Die Odyssee

Zum Vergrößern klicken

Über viele Jahre hinweg arbeitete Florence Miailhe an ihrem eindrucksvollen Film „Die Odyssee“. Der mit Öl auf Glas gemalte Film ist ein Meisterwerk der Handarbeit, ausgesprochen charmant und eigen und mit einer Geschichte, die für Kinder und Erwachsene gleichermaßen gedacht ist, wenn davon erzählt wird, wie zwei Kinder nach einem Angriff auf ihr Dorf eine wahre Odyssee durchmachen.

Website: https://grandfilm.de/die-odyssee/

La traversée
Frankreich / Tschechien / Deutschland 2020
Regie: Florence Miailhe
Buch: Marie Desplechin, Florence Miailhe
Darsteller: Hanna Schygulla
Länge: 84 Minuten
Verleih: Grandfilm
Kinostart: 28.04.2022

FILMKRITIK:

Kyona und Adriel laufen durch den Wald, als sie aus der Richtung ihres Dorfes Rauch sehen. Es wird überfallen und so sind Kyona und Adriel gezwungen, mit ihren Eltern zu fliehen. Doch schon bald wird die Familie getrennt, woraufhin die Geschwister auf sich allein gestellt sind. Auf ihrer beschwerlichen Reise einem unbestimmten Ziel entgegen schließen sie neue Freundschaften, entfliehen immer wieder den Wirren des Krieges und werden schneller erwachsen, als ihnen selbst lieb sein kann.

## Aufgabenstellung
A. Gib aus der Filmbesprechung den Abschnitt wortgetreu wieder, der mit den Worten beginnt, die „Website: https://grandfilm.de/die-odyssee/“ enthalten, und mit „lieb sein kann.“ endet.
B. Mit welcher Technik wurde der Film laut der Filmbesprechung gemalt?
C. Führe die Filmbesprechung zu „Die Odyssee“ im Anschluss an ihren letzten Satz weiter.

## Bereitgestelltes Material
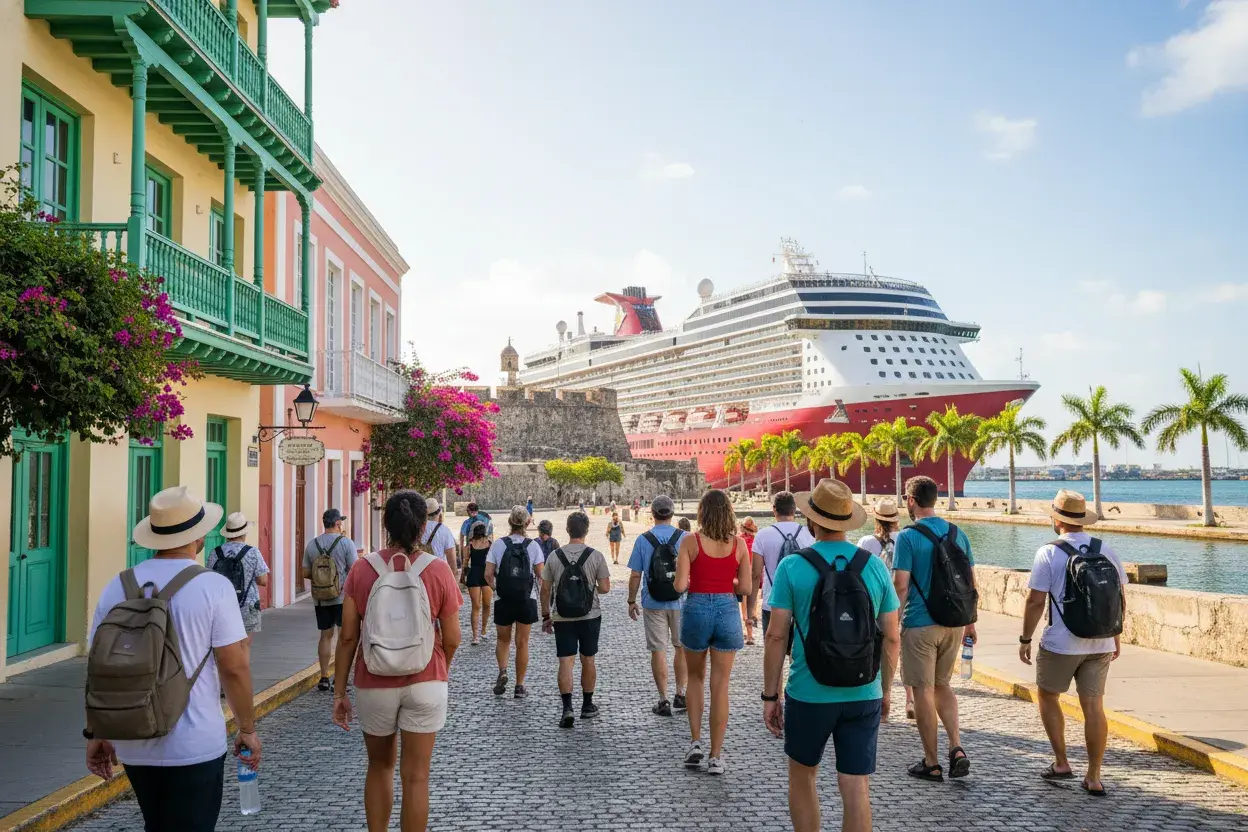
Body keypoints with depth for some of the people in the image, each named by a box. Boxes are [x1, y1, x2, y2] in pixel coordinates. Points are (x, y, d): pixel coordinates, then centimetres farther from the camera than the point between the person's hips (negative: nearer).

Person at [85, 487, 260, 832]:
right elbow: (234, 667, -13)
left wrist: (96, 733, 15)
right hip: (195, 747, -5)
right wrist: (247, 729, -1)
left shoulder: (118, 586, 0)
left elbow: (98, 667, 4)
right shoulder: (213, 586, -13)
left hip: (132, 745, 5)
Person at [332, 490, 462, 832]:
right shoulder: (438, 570, -9)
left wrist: (339, 692, 4)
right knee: (415, 776, 7)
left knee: (379, 766, 22)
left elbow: (347, 637, -4)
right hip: (424, 683, -1)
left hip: (374, 684, 2)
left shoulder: (361, 569, -6)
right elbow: (452, 639, -5)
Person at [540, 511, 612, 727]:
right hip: (590, 616, 0)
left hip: (562, 618, 0)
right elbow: (605, 588, -8)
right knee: (588, 660, 13)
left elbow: (545, 589, 1)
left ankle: (567, 708, -12)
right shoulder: (595, 556, -8)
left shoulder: (554, 556, -2)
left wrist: (546, 616, 11)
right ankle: (587, 705, 25)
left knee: (565, 661, 1)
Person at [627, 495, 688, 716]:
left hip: (653, 603, -1)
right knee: (681, 648, 16)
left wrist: (632, 601, 7)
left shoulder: (643, 540, -5)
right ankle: (680, 695, 21)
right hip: (680, 601, 1)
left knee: (658, 651, 4)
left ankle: (663, 701, 7)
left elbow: (635, 576, -4)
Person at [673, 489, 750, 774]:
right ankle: (716, 756, 10)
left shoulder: (690, 542, -7)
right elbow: (746, 587, 0)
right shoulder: (738, 544, -1)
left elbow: (680, 585, -11)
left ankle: (695, 742, 15)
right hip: (727, 610, 1)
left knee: (696, 677, 20)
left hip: (697, 609, -1)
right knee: (720, 685, 7)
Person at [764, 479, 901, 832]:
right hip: (864, 696, 2)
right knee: (856, 789, 6)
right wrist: (885, 691, 15)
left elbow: (777, 636, -9)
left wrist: (770, 696, -1)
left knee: (802, 777, 20)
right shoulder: (876, 566, 0)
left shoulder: (792, 567, -8)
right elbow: (892, 638, 3)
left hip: (809, 695, -2)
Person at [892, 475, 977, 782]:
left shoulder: (908, 537, -11)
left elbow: (900, 585, -15)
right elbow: (970, 581, 10)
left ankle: (931, 764, 13)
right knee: (942, 685, 21)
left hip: (920, 624, -6)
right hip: (953, 623, 6)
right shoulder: (958, 534, 6)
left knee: (923, 691, 5)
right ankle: (957, 748, 7)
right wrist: (970, 622, 19)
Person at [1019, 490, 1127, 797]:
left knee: (1048, 696, 16)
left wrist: (1025, 639, -2)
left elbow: (1036, 601, -12)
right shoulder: (1106, 551, 3)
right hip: (1100, 643, 4)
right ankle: (1093, 778, 10)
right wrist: (1115, 635, 20)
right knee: (1093, 706, 7)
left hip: (1060, 644, -4)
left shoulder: (1048, 553, -11)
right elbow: (1121, 598, 8)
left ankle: (1061, 763, 19)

## Lösungen
A.
Website: https://grandfilm.de/die-odyssee/

La traversée
Frankreich / Tschechien / Deutschland 2020
Regie: Florence Miailhe
Buch: Marie Desplechin, Florence Miailhe
Darsteller: Hanna Schygulla
Länge: 84 Minuten
Verleih: Grandfilm
Kinostart: 28.04.2022

FILMKRITIK:

Kyona und Adriel laufen durch den Wald, als sie aus der Richtung ihres Dorfes Rauch sehen. Es wird überfallen und so sind Kyona und Adriel gezwungen, mit ihren Eltern zu fliehen. Doch schon bald wird die Familie getrennt, woraufhin die Geschwister auf sich allein gestellt sind. Auf ihrer beschwerlichen Reise einem unbestimmten Ziel entgegen schließen sie neue Freundschaften, entfliehen immer wieder den Wirren des Krieges und werden schneller erwachsen, als ihnen selbst lieb sein kann.

B. Mit Öl auf Glas.

C.
Wie erzählt man eine Geschichte von Vertreibung und Flucht, von Hunger und Angst, von Krieg und Verheerung für ein junges Publikum, ohne dass man Kompromisse eingehen und abschwächen muss, was gezeigt wird? Die Antwort darauf hat Florence Miailhe gefunden, die mit „Die Odyssee“ einen Film abgeliefert hat, wie man ihn noch nie zuvor gesehen hat. Denn die Animation besteht aus Ölbildern, die auf Glas gemalt wurden. Das ist, als würde man ein bewegliches Ölgemälde vor sich sehen – ausdrucksstark, farbintensiv und ganz unverwechselbar.

Miailhe hat mit „Die Odyssee“ nicht dezidiert einen Kinderfilm erschaffen, aber er funktioniert auch für ein junges, empathisches Publikum, ebenso, wie erwachsene Zuschauer hier viel entdecken, das ihre Aufmerksamkeit bindet.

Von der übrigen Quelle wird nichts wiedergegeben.